写真には、思った以上の情報が写り込みます。制服や校章、家の表札や近所の景色、背景に映る駅名などから、住んでいる場所や学校が特定されることもあります。投稿する写真は「ここがどこか、誰かに分かってしまわないか」を一緒に見てから。位置情報をつけて投稿する設定(ジオタグ)も、オフにしておくと安心です。こうした設定は一度決めて終わりではなく、アプリの更新で変わることもあるので、ときどき見直しましょう。
一度出すと消えない(デジタルタトゥー)
SNSの投稿は、削除しても完全には消えません。スクリーンショットを撮られたり、拡散・保存されたりすれば、自分の手を離れてネット上に残り続けます(デジタルタトゥーと呼ばれます)。軽い気持ちの投稿や、友だちとの悪ふざけが、何年も後に問題になることもあります。投稿の前に「これは、知らない人や将来の自分が見ても大丈夫?」と一呼吸おく——その習慣を、一緒に身につけましょう。
「する側」にもならないために
SNSでは、被害だけでなく、知らないうちに「する側」になってしまう危険もあります。軽い気持ちの悪口、仲間外し、人の写真の無断投稿、デマの拡散——。画面の向こうにも、傷つく人がいます。「直接言えないことは、ネットでも書かない」を合言葉にしましょう。匿名でも完全には隠れられないこと、人を傷つける投稿には責任が伴うことも、折にふれて伝えておきたいことです。
もう一つ、見落とされがちなのが「人と比べての落ち込み」です。SNSには、楽しそうな瞬間やうまくいった話が並びます。それを見て「自分だけうまくいっていない」と感じてしまう子も少なくありません。「みんなの投稿は“いいところ”の切り取りで、ふだんの全部ではない」と伝えておくと、比べすぎて疲れることを少し防げます。気分が沈みやすい時は、少し距離を置くのも一つの方法だと、選択肢として渡しておきましょう。
監視より「相談できる関係」
設定やフィルタリングは大切ですが、それだけですべては防げません。何より効くのは、困った時に「実はね…」と打ち明けられる関係です。厳しく監視するほど、子どもは隠すようになり、いざという時に相談できなくなります。「失敗しても、責めずに一緒に考えるよ」という姿勢を、ふだんから伝えておくこと。設定(外側の守り)と相談できる関係(安全網)の両方で、子どもを支えます。最初の段階だけ親も一緒にアカウントを見て、慣れてきたら少しずつ任せる範囲を広げていく、という進め方も無理がありません。
家庭で試す3つの工夫
全部を一度にやらなくて大丈夫です。合いそうなものを一つだけ選んでください。
家庭で試す3つの工夫
- ① 一緒に設定する:公開範囲・年齢設定・プロフィールを、開設時に親子で一緒に確認・設定します。
- ② 2つの約束を決める:「知らない人に会わない」「困ったらすぐ相談する」。この2つを最初の約束に。

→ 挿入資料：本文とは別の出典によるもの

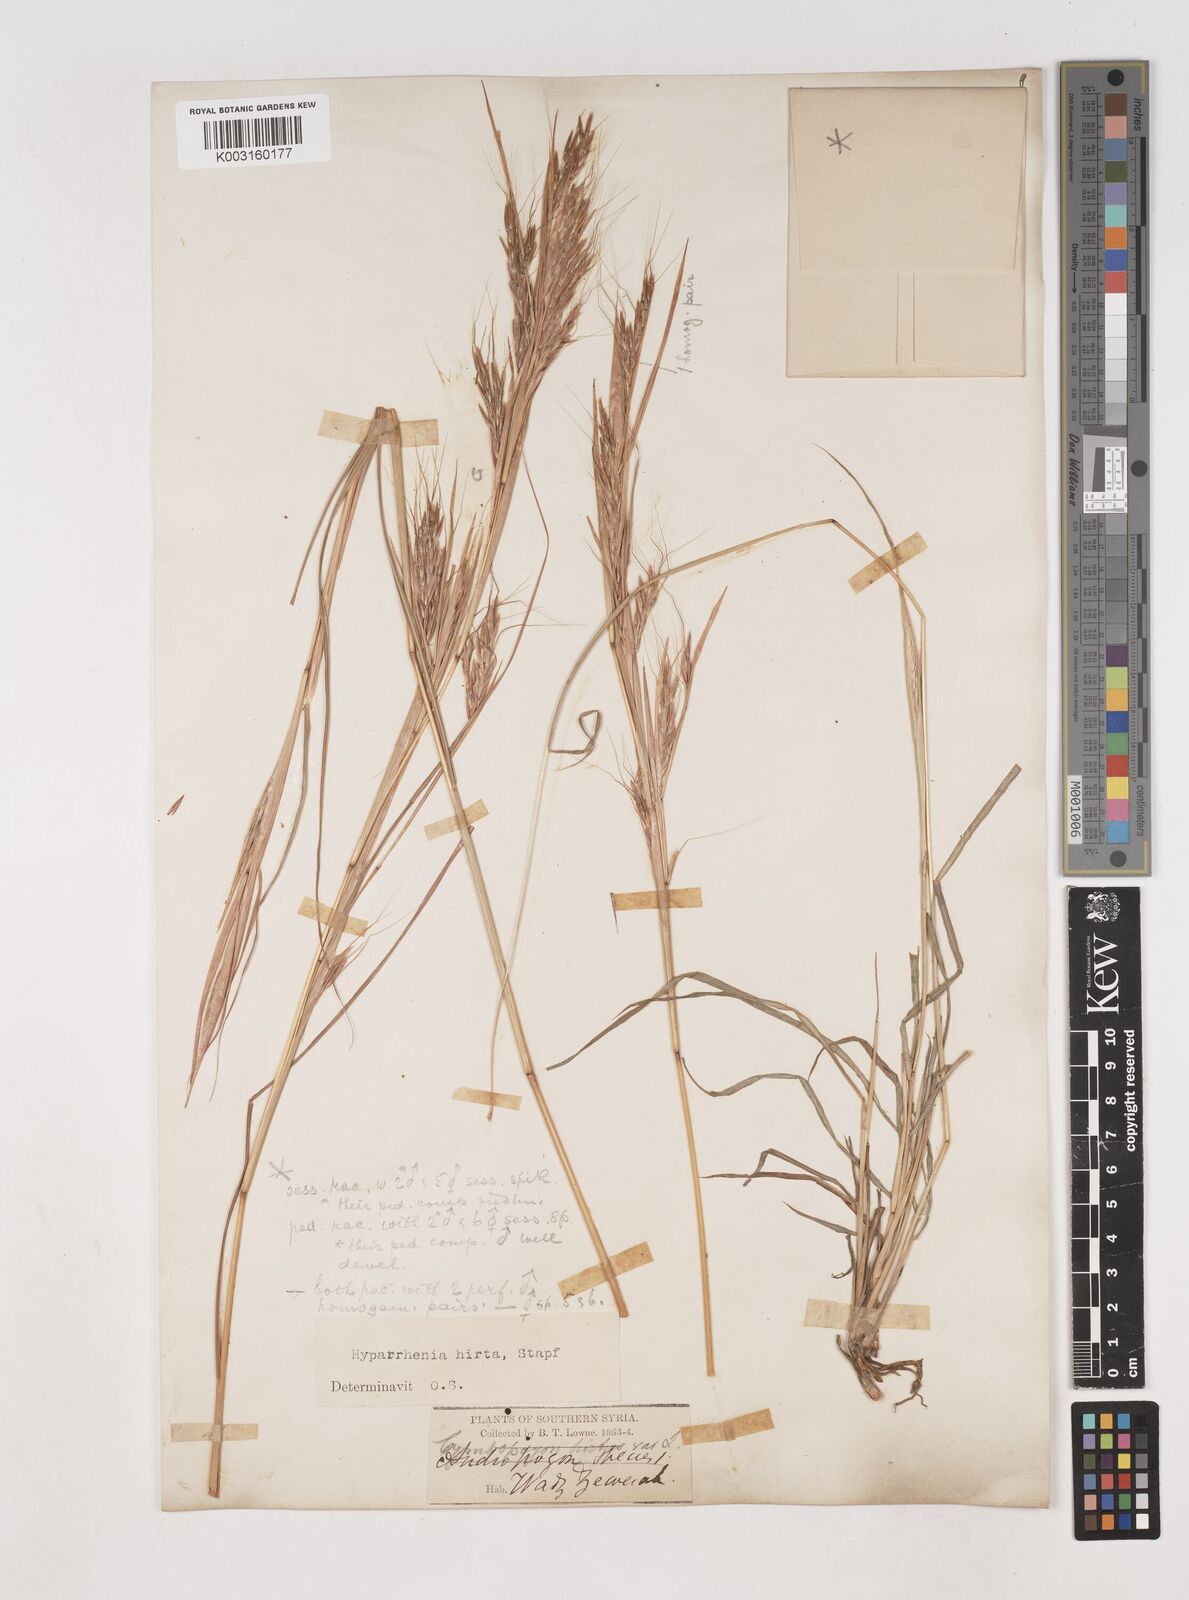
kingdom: Plantae
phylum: Tracheophyta
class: Liliopsida
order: Poales
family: Poaceae
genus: Hyparrhenia
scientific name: Hyparrhenia hirta
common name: Thatching grass
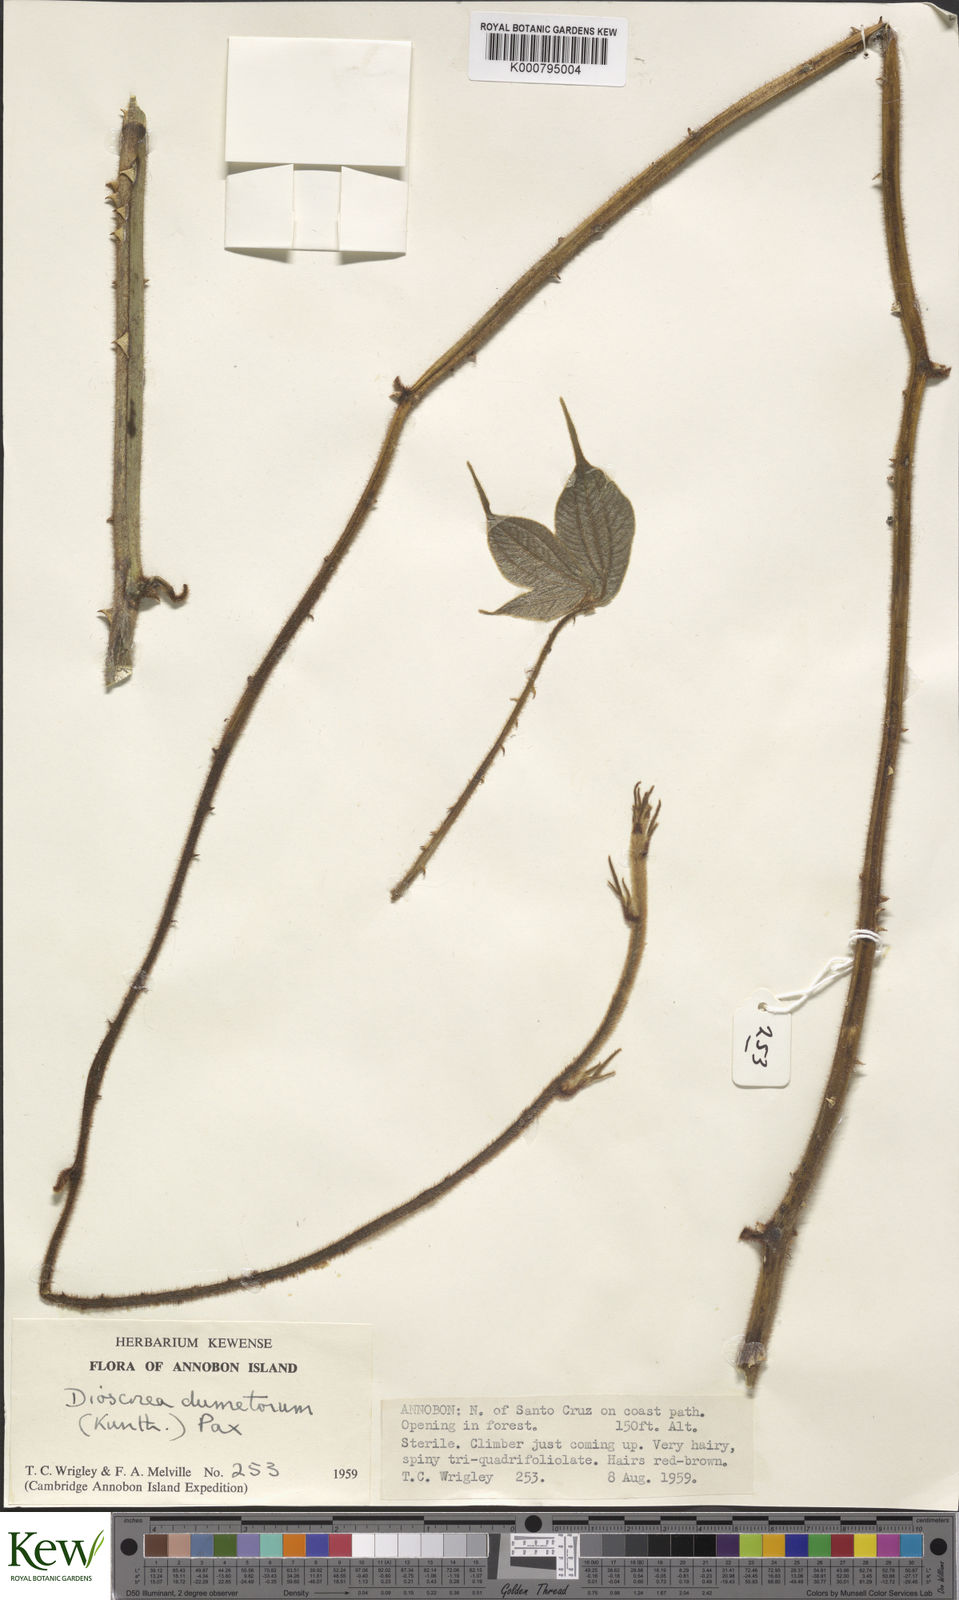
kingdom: Plantae
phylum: Tracheophyta
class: Liliopsida
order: Dioscoreales
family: Dioscoreaceae
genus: Dioscorea
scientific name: Dioscorea dumetorum
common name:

- ③ 「責めない」と先に伝える:「失敗しても怒らず一緒に考える」と、トラブル前に約束しておきます。
声かけの言い換え
脅しや一方的な禁止より、一緒に考え、相談しやすくする言葉に変えてみましょう。
声かけの言い換え例
「SNSなんて危ないからダメ!」→ 禁止だけだと、かくれて始めることも。
「始める前に、一緒に設定を見てみよう」→ 一緒に準備し、関与する。
「変なことしたら即解約だからね」→ 脅しは、相談しにくくする。
「困ったことがあったら、いつでも言ってね」→ 相談できる安心を渡す。
気をつけたいこと
家庭の工夫だけで抱え込まないために
ここで紹介したのは「一つの考え方」です。見知らぬ相手から会おうと誘われた、ネットいじめや誹謗中傷を受けている・してしまった、個人情報や画像が流出したといった場合は、家庭だけで抱え込まず、学校や、警察・各種のインターネット相談窓口(違法・有害情報相談センター等)に相談してください。脅迫や身の危険を感じるなど緊急性が高い場合は、ためらわず警察に通報を。各SNSの年齢制限・設定や最新の安全情報は、公式の案内をご確認ください。本記事は被害対応を保証するものではありません。
出典・参考
- 総務省・内閣府「青少年のインターネット利用環境/安全な利用に関する資料」
- 警察庁・各都道府県警「SNSに起因する被害・相談に関する資料」
- デジタルタトゥー(投稿の永続性)に関する一般的な知見/各SNSの年齢制限・規約
- 違法・有害情報相談センター等の相談窓口
この記事について
本記事は家庭での工夫を整理した一般的な情報であり、特定の被害への対応や、医療・発達・心理の判断に代わるものではありません。SNSの仕様・年齢制限・安全情報は変わるため、各サービスや公的機関の最新情報をご確認ください。家庭ごとに合う・合わないがあります。